#### [WHAT YOU ARE ASKED TO DO]
Count how many lines in the material below hold the word "peux"; the reply is that number alone.

#### [AVAILABLE DATA]
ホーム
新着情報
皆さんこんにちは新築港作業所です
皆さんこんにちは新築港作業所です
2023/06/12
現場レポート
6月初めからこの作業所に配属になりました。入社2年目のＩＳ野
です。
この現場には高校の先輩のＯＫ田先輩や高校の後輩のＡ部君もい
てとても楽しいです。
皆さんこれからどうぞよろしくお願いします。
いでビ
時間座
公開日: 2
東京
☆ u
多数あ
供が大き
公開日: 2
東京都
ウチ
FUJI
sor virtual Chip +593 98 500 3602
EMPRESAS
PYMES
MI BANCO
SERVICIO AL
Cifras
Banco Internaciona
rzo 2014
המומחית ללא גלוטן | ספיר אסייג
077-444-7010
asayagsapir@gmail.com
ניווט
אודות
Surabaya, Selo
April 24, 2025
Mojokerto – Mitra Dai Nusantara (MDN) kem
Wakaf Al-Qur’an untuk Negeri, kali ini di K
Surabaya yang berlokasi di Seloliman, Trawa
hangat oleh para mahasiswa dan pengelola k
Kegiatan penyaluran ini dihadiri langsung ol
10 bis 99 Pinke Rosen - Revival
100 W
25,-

...

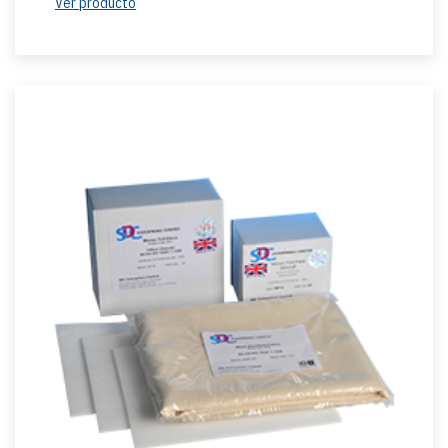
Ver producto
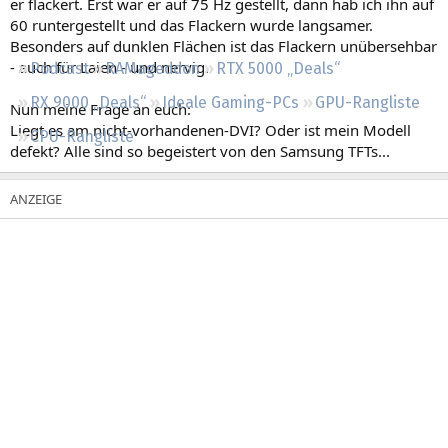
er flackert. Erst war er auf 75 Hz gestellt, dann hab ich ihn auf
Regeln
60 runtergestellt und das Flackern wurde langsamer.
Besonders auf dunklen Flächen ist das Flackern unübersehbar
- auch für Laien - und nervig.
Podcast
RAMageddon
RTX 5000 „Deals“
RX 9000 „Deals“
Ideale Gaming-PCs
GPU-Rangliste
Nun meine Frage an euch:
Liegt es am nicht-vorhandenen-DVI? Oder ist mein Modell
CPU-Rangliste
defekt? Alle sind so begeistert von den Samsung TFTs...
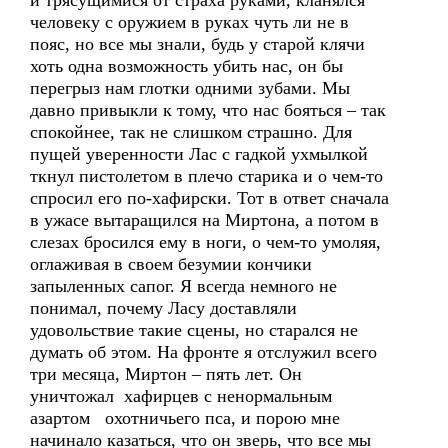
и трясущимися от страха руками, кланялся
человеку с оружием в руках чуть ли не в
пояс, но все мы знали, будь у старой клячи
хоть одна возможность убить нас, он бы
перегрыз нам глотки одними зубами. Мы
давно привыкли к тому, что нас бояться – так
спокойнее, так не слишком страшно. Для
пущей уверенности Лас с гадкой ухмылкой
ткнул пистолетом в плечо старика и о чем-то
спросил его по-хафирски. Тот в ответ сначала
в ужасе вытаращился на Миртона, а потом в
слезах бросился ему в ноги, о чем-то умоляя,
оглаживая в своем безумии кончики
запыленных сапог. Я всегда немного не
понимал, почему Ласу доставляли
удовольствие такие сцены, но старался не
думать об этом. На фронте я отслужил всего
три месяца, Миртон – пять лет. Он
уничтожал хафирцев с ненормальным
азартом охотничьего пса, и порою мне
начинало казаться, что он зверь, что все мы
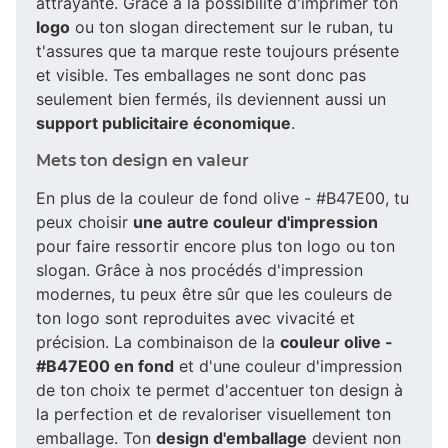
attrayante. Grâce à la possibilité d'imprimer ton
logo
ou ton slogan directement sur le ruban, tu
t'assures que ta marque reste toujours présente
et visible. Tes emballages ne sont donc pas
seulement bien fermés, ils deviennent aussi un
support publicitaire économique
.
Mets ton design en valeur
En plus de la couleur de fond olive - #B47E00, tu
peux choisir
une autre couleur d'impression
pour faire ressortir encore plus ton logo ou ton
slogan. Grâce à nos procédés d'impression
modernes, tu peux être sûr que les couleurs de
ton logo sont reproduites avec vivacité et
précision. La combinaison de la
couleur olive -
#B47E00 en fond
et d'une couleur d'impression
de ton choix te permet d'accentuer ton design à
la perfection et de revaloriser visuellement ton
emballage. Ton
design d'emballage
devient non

#### [TASK ANSWER]
2